YardSignsNovember 12, 2024 (Vol. 18 No. 47) - Election season is a lot like the Christmas season - after months of build-up and frenzied activity, it comes and it goes. And then it is over. The commercials (thank God) are gone. The intrusive emails (for the most part) are done. And, perhaps best of all, the uncertainty has disappeared. Just like knowing exactly what Santa left you under the tree, the voters know exactly what they got once the votes are counted. (Of course, one week out, there are some races where those votes are still being counted.) Whether your side won or lost, a certain sense of relief comes over us that allows us to take a deep breath. Of course, after the results of this particular election, some of us will be taking even deeper breaths. The newly elected or reelected officials will not take the oath of office until after the new year, which will give us six weeks of some small measure of relief. Once the new year arrives and the new crowd is handed the keys to the kingdom, the din of the political strife will rise once again. In the meantime, it is a time for planning for the winners and a time of introspection for the losers. And, assuming the Constitution is still in force after the next four years, politicians on both sides of the aisle will spend their time jockeying for position in the 2028 presidential sweepstakes. Yes, there is a period of post-election hangover. But the truth is that in 21st century America, election season never ends. That's it for now. Fear the Turtle.

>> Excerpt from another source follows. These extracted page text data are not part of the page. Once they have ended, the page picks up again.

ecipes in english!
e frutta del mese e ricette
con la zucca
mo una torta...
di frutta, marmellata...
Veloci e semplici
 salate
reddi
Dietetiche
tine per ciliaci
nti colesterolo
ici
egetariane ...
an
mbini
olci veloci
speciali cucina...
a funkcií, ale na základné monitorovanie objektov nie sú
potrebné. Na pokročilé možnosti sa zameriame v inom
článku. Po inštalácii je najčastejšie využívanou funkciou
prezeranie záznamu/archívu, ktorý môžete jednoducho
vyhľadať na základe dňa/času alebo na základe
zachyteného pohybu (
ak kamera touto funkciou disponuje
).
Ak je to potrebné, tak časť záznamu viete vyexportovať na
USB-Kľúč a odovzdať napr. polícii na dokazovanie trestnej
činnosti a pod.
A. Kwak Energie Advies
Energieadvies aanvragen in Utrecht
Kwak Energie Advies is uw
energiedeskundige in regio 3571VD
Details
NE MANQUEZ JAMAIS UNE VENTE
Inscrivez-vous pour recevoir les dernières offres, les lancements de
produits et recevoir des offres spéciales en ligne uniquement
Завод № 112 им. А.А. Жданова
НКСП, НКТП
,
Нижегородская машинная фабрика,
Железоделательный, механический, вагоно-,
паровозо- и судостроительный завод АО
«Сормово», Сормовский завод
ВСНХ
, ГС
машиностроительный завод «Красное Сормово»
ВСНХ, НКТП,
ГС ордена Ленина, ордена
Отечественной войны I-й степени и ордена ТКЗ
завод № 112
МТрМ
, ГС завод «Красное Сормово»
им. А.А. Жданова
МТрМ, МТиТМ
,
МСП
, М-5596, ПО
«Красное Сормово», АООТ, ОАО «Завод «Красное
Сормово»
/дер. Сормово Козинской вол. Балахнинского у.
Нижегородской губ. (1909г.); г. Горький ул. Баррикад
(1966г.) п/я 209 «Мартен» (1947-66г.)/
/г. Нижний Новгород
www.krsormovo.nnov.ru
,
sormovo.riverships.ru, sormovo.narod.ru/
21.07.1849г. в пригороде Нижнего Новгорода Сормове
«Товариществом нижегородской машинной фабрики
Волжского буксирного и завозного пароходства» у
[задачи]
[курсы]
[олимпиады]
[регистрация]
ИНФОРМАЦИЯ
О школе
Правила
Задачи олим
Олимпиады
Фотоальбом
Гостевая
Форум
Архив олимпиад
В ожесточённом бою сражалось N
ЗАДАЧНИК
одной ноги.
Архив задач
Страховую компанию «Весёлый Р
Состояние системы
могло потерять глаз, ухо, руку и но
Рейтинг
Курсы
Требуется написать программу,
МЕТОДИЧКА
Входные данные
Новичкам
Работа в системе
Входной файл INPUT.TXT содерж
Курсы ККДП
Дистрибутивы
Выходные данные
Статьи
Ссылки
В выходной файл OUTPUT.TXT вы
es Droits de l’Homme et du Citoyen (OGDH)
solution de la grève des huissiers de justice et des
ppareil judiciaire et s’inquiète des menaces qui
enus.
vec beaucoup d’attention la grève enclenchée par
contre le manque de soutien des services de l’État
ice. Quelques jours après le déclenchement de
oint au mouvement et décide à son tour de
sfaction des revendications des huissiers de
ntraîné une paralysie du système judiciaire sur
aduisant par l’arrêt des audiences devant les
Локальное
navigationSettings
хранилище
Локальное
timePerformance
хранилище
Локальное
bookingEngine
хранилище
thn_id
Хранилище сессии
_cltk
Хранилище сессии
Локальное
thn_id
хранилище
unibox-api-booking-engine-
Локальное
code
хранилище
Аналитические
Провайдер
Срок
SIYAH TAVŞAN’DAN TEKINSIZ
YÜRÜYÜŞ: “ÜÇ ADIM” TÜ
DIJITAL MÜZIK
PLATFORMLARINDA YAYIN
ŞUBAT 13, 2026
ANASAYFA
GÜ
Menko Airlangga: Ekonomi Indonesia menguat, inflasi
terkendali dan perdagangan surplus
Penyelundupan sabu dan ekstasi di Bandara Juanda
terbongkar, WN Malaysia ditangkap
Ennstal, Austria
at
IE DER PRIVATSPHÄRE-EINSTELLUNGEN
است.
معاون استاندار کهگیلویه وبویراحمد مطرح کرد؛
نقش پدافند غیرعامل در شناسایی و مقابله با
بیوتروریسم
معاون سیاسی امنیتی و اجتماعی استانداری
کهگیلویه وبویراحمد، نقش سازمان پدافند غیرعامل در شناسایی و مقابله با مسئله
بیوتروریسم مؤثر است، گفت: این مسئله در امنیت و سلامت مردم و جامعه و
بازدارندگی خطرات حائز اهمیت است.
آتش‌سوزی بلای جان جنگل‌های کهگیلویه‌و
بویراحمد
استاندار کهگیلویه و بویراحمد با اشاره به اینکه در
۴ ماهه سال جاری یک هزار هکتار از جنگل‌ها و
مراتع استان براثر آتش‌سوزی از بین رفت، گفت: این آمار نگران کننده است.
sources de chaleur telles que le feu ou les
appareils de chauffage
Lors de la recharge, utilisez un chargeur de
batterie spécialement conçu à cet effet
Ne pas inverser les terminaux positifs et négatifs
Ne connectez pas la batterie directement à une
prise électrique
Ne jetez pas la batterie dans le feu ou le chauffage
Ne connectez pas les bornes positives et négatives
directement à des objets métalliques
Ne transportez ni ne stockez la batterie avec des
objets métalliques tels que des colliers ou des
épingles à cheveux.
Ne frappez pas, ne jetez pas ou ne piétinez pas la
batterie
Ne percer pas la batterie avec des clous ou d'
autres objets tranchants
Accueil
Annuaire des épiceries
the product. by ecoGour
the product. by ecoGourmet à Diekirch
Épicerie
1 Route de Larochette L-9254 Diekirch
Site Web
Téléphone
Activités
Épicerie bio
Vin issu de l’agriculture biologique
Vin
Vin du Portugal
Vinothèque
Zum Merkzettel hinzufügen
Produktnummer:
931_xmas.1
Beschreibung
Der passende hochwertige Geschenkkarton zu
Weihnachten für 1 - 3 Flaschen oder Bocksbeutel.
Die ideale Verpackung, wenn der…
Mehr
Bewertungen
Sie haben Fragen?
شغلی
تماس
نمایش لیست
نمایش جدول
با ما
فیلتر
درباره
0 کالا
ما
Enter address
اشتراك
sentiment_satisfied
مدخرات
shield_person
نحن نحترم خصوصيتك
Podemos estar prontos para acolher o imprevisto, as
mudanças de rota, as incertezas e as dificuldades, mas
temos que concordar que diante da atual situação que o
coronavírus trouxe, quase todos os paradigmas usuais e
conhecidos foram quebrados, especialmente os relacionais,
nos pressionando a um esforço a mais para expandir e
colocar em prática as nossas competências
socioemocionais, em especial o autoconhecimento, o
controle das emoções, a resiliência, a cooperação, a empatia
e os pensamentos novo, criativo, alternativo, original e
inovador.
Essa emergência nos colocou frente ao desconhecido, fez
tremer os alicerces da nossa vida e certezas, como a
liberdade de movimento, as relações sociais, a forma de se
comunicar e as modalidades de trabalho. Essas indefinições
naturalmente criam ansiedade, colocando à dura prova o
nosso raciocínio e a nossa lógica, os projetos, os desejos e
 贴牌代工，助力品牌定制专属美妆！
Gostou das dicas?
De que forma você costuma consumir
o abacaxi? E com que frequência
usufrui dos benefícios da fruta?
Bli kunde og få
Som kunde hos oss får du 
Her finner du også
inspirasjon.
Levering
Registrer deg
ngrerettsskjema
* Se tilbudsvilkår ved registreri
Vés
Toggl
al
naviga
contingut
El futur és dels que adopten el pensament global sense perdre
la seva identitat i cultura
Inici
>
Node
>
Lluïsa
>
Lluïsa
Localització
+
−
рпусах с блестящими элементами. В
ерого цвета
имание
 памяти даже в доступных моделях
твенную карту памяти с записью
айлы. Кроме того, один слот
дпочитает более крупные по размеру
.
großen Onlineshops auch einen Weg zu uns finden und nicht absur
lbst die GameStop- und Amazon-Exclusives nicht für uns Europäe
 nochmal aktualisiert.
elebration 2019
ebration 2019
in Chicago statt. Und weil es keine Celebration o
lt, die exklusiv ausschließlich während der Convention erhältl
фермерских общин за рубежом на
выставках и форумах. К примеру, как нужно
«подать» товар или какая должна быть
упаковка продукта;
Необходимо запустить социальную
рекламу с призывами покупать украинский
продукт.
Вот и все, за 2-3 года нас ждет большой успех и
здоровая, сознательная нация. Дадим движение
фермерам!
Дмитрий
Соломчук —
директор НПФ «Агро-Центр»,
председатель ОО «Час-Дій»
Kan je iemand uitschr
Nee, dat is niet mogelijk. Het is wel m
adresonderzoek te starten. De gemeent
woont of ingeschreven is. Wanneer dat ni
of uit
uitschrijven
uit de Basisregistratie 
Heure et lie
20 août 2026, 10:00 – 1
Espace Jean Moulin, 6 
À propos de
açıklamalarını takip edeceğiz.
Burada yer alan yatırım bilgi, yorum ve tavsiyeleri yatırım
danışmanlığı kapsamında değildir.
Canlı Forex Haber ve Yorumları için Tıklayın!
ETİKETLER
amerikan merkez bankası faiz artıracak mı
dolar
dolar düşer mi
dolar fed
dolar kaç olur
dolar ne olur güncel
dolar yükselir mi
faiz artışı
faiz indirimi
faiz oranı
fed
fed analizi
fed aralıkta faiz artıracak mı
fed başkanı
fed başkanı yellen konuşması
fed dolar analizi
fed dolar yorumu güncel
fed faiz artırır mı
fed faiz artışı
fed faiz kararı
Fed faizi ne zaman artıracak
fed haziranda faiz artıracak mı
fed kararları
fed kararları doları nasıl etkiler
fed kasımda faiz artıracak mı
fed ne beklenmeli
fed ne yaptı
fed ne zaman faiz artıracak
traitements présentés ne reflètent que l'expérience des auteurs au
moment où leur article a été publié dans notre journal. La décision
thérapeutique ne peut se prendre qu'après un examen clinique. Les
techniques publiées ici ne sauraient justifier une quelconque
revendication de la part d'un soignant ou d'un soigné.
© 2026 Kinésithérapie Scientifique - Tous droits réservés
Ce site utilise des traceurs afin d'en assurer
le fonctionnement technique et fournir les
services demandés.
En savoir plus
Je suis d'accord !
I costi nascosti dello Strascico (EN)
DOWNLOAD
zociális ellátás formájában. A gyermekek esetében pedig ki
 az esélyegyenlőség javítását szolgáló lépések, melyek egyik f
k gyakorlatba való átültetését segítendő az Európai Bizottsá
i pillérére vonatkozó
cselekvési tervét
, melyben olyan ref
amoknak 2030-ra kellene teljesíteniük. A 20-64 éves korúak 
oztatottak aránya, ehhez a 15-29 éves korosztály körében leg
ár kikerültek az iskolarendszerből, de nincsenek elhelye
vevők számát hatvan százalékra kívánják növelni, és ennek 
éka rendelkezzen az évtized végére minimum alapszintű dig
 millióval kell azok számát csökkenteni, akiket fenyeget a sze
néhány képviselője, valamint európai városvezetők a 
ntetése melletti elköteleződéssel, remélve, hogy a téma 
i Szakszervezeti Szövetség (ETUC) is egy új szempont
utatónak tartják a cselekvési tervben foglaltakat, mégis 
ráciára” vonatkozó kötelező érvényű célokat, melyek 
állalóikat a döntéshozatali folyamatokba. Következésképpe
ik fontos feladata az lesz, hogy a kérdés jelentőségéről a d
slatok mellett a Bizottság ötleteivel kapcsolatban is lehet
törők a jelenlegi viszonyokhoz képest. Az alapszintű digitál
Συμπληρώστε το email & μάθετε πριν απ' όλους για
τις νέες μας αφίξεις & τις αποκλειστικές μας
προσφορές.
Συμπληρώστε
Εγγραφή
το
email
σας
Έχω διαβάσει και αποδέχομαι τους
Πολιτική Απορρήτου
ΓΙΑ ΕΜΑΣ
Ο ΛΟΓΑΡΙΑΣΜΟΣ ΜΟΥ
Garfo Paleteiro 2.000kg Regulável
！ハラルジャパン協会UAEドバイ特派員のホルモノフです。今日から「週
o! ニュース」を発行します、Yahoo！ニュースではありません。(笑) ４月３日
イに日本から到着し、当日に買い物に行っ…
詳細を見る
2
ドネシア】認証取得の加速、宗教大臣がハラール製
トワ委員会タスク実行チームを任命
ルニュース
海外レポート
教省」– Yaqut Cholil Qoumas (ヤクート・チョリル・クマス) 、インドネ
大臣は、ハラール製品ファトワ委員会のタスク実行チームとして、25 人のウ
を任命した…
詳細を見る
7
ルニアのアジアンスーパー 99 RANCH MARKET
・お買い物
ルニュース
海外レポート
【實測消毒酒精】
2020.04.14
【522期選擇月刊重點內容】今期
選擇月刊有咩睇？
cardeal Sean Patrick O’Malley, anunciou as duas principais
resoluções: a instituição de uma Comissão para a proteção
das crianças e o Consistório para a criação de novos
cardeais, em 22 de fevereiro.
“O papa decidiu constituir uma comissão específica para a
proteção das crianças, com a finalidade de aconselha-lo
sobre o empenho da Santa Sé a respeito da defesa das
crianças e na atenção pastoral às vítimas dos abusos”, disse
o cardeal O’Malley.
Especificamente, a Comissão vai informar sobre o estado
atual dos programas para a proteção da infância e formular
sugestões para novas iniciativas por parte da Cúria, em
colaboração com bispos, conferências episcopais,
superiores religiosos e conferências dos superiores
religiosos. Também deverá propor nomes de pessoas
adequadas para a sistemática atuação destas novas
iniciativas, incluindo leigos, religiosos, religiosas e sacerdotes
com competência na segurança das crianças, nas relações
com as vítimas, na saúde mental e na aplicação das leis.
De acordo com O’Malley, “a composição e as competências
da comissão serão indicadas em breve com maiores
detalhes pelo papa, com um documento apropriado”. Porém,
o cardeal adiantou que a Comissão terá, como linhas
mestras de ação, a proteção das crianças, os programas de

American Carnage - Part II

TrumpWinsNovember 6, 2024 (Vol. 18 No. 46) - After Donald Trump completed his inaugural address on January 20, 2017, Former President George W. Bush turned to former Secretary of State Hillary Clinton and said "That was some weird shit." That was Trump's infamous "American Carnage" speech, a dark vision of an America being driven to destruction by self-serving political elites. Well, you ain't seen nothing yet. With his election to another term as president, we can expect nothing less than American Carnage II - The Retribution. During his vile, disoriented, off-the-rails run to reclaim the White House, Failure 45 made it perfectly clear what his number one agenda item will be in his second term - getting even. After Trump takes control of the Justice Department, he plans to weaponize it to "hold accountable" those who dared to try and hold him accountable for the January 6, 2021, Capitol Insurrection. Those are his words, not mine. Are you ready for Robert F. Kennedy Jr. directing this nation's health care policies? Looking forward to the return of Steve Bannon as a White House advisor? How about fascist and convicted felon Michael Flynn as National Security Adviser? And speaking of convicted felons (and convicted sexual offender), I can't wait to see the once and future president's unique vision of moral authority as he once again infests the Oval Office. On the morning after the January 6 Capitol Insurrection, I quoted Abraham Lincoln from his 1838 Lyceum Address: "If destruction be our lot, we must ourselves be its author and finisher. As a nation of freemen, we must live through all time or die by suicide." Only time will tell whether the reelection of a doddering and mentally unstable oligarch will mark the end of the nearly 250-year American experiment in democracy. But to quote the 43rd President of the United States, we are in for some weird shit. That's it for now. Fear the Turtle.